Четыре дня, отделявшие меня от ближайшей поездки на зачарованном поезде, я провёл раздираемый противоречивыми желаниями в диапазоне от «бежать к Агате немедленно, какого чёрта я жду» до «смыться на хрен из Угуланда, а ещё лучше, из этого Мира, и не возвращаться, пока чёртово наваждение не рассосётся по чьей-нибудь милости, или само собой». Однако эти внутренние бури совершенно не мешали мне ни работать, ни жить, ни получать от всего этого удовольствие.

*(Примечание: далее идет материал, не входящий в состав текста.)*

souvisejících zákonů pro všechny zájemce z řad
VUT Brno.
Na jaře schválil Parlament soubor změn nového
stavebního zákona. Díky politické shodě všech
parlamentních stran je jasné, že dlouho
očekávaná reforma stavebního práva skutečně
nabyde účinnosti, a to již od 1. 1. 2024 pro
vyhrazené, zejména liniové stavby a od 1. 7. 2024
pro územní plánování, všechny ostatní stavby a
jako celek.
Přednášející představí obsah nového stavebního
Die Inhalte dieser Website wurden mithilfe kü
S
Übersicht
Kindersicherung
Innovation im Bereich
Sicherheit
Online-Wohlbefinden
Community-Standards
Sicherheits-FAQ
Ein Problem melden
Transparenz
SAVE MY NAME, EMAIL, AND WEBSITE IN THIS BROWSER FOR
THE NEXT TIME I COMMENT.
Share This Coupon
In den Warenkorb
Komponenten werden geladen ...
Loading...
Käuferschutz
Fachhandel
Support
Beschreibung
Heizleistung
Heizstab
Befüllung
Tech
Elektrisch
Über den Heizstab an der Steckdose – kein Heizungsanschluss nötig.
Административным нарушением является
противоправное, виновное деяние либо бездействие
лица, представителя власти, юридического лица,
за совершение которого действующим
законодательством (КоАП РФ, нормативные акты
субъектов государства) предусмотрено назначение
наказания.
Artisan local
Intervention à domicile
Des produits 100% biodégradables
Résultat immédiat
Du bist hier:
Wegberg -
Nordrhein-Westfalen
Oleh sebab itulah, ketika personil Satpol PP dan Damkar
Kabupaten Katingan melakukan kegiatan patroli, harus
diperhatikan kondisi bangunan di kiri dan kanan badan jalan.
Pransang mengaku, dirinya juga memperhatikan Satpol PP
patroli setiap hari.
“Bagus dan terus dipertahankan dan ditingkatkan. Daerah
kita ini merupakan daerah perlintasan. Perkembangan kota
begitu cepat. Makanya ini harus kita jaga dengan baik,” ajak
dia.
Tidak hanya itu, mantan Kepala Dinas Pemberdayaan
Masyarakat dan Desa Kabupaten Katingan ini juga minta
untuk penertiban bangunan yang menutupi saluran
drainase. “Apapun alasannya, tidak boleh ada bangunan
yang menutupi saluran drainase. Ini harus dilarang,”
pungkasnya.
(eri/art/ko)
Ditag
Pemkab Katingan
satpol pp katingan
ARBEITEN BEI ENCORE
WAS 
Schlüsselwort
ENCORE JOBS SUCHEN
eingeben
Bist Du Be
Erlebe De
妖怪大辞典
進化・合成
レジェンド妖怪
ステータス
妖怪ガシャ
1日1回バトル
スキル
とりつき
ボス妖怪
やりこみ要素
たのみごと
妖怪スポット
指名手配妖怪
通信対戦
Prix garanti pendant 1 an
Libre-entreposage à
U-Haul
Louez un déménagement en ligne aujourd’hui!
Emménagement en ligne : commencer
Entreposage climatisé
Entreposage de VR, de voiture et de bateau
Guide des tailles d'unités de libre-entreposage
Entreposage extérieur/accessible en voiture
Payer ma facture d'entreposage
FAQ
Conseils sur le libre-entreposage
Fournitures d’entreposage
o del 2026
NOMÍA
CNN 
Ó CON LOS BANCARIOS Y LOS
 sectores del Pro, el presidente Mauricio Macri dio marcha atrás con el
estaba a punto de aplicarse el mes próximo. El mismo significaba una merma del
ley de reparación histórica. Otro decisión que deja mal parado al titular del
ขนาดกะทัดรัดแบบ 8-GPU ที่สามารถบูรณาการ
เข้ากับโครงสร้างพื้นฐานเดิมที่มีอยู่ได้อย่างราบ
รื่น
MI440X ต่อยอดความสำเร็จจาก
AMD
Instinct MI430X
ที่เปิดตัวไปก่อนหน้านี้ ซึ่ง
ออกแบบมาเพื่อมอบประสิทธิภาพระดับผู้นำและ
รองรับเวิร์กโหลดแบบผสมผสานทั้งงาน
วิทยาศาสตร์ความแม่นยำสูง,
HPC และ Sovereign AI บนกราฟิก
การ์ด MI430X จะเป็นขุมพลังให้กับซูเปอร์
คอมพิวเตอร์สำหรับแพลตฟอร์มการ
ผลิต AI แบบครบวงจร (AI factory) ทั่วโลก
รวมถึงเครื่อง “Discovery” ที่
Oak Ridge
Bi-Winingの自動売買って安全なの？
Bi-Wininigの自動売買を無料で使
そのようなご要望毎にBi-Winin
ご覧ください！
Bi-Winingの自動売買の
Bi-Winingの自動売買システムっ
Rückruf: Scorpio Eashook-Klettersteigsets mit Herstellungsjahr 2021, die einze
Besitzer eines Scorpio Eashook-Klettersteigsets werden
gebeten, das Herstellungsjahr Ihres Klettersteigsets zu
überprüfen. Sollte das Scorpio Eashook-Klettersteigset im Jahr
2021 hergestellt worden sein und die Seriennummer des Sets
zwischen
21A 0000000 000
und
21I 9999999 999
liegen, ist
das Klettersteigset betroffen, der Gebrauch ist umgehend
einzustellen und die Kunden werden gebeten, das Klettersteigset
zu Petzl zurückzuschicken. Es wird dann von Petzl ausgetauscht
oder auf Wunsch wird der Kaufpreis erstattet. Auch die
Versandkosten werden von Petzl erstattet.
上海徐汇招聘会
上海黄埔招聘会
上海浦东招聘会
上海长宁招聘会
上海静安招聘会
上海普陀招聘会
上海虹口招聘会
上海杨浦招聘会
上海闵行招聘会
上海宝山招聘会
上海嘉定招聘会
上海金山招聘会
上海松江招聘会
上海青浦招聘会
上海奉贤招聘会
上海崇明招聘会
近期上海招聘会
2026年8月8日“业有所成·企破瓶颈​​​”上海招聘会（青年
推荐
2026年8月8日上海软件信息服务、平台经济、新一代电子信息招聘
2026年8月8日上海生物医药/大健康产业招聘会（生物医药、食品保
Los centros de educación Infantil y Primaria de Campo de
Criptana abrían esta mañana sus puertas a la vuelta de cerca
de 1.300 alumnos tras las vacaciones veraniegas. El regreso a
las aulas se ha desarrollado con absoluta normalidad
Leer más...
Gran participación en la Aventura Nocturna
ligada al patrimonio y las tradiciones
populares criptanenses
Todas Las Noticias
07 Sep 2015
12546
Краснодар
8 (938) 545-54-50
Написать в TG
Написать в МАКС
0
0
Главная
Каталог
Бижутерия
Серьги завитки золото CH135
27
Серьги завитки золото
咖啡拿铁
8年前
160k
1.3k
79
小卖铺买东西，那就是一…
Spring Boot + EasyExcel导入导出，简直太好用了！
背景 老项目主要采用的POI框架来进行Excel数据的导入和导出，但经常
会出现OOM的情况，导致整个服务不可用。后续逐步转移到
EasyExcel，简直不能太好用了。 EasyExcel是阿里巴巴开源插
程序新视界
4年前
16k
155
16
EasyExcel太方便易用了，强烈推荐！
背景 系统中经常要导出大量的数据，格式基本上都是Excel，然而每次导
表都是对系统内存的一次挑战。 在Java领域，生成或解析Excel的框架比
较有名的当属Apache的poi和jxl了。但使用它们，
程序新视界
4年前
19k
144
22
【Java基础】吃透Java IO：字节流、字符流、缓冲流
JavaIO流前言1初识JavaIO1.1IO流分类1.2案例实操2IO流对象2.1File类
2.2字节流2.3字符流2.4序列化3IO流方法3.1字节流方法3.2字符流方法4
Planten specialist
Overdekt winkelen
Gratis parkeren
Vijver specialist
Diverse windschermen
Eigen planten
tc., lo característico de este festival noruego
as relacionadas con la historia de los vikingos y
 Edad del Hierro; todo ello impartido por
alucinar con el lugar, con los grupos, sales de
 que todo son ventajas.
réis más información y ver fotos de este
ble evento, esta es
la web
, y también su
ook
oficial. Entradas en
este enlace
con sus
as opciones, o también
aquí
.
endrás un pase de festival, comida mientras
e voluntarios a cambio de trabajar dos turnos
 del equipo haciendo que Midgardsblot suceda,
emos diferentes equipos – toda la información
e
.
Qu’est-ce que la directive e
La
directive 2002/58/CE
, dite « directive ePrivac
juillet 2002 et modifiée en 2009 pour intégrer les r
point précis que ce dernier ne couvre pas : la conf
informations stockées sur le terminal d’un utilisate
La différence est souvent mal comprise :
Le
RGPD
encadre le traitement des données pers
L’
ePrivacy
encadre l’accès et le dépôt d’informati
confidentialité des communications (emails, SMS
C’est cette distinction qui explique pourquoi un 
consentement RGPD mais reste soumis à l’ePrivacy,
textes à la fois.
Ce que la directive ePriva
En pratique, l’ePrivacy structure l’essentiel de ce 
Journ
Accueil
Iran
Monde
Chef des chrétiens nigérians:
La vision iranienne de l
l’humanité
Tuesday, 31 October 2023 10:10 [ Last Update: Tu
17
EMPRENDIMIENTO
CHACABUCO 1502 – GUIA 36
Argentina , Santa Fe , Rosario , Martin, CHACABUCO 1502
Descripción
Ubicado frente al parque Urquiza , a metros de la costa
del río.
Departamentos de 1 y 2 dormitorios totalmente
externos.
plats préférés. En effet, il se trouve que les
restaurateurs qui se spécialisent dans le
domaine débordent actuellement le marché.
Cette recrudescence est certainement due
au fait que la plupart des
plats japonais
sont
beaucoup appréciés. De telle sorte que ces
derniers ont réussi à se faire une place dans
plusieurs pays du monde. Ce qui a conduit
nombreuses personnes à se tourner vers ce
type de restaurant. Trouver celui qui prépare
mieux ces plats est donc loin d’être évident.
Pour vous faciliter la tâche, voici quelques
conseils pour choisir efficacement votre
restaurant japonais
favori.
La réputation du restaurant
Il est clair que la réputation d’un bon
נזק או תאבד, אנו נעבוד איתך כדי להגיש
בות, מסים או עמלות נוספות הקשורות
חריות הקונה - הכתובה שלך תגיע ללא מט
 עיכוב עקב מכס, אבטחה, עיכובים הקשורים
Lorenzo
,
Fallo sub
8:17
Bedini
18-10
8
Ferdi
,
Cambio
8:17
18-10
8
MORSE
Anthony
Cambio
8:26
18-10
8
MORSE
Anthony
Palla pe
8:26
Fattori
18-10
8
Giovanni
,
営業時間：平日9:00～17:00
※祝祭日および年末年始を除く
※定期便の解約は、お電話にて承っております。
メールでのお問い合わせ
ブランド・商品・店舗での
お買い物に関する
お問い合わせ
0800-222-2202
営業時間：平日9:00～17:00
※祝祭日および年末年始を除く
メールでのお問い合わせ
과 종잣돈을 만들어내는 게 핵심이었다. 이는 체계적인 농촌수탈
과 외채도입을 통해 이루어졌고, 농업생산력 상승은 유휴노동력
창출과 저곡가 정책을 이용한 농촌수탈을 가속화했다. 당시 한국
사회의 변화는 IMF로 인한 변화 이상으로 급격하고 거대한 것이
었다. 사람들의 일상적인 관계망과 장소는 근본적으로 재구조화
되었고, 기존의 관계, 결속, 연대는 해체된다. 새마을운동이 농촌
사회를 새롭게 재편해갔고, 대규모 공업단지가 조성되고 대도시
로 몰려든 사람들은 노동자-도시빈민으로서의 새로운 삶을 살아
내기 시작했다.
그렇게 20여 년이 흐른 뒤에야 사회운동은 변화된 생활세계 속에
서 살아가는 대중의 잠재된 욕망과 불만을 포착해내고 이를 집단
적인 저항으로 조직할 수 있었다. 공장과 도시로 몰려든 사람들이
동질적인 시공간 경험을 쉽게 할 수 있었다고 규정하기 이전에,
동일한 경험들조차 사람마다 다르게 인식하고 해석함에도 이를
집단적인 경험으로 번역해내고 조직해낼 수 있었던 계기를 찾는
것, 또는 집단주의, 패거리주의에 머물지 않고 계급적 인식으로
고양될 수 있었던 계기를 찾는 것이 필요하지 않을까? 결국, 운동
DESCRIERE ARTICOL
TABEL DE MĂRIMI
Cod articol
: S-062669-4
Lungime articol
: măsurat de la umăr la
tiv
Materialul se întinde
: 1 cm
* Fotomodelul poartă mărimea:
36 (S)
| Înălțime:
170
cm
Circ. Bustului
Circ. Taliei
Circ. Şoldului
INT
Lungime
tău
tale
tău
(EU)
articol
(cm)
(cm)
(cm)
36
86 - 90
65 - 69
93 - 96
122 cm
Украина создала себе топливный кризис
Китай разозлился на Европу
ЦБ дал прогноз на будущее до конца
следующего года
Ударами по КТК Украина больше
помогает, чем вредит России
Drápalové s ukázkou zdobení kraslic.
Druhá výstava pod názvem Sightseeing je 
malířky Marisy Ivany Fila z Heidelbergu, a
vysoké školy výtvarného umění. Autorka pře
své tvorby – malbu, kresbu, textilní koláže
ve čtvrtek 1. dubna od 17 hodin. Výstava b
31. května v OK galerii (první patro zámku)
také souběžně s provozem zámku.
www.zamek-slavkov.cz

Наоборот, удовольствие от обыденных дел, решения вполне заурядных задач и необязательных встреч с друзьями стало гораздо острей.
Теперь я смотрел на них не только собственными, но ещё и Агатиными глазами. То есть всё время невольно прикидывал: если она вдруг увидит, как я пью кофе на крыше Мохнатого Дома, стою перед зеркалом, превращая своё лицо в незнакомую носатую рожу с клочковатой бородой, сижу в трактире окружённый парящими в воздухе блюдами, несусь в амобилере по ночному городу среди дыма садовых костров и разноцветных огней, встаю из-за своего обеденного стола прямо на берег далёкого моря, говорю кому-нибудь: «Дай мне руку, закрой глаза», – и увожу в невообразимое сияющее пространство Тёмной Стороны, легко взлетаю на потолок, уворачиваясь от слишком любвеобильного пса, тщетно доказываю влетевшему в окно урагану, что моим книгам скучно стоять на полках, им нравится стопками лежать на полу, хохоча удираю по переулкам Старого Города от красотки, преследующей меня на летающей доске, щёлкаю пальцами перед носом воющего безумца и строго приказываю ему немедленно исцелиться, с усердием, достойным лучшего применения, учусь раскрашивать грозовую тучу в зелёный цвет и бешусь, что всё время почему-то получается оранжевый – чем это всё ей покажется? Как она истолкует эти эпизоды, что обо мне и всех нас подумает, что поймёт? И сам себе люто завидовал: какой же, оказывается, удивительной может быть человеческая жизнь! Постоянно прикусывал язык, чтобы не говорить окружающим каждые две минуты: «Какие вы все прекрасные!» – и не переспрашивать каждого: «Скажи, ты же действительно есть?»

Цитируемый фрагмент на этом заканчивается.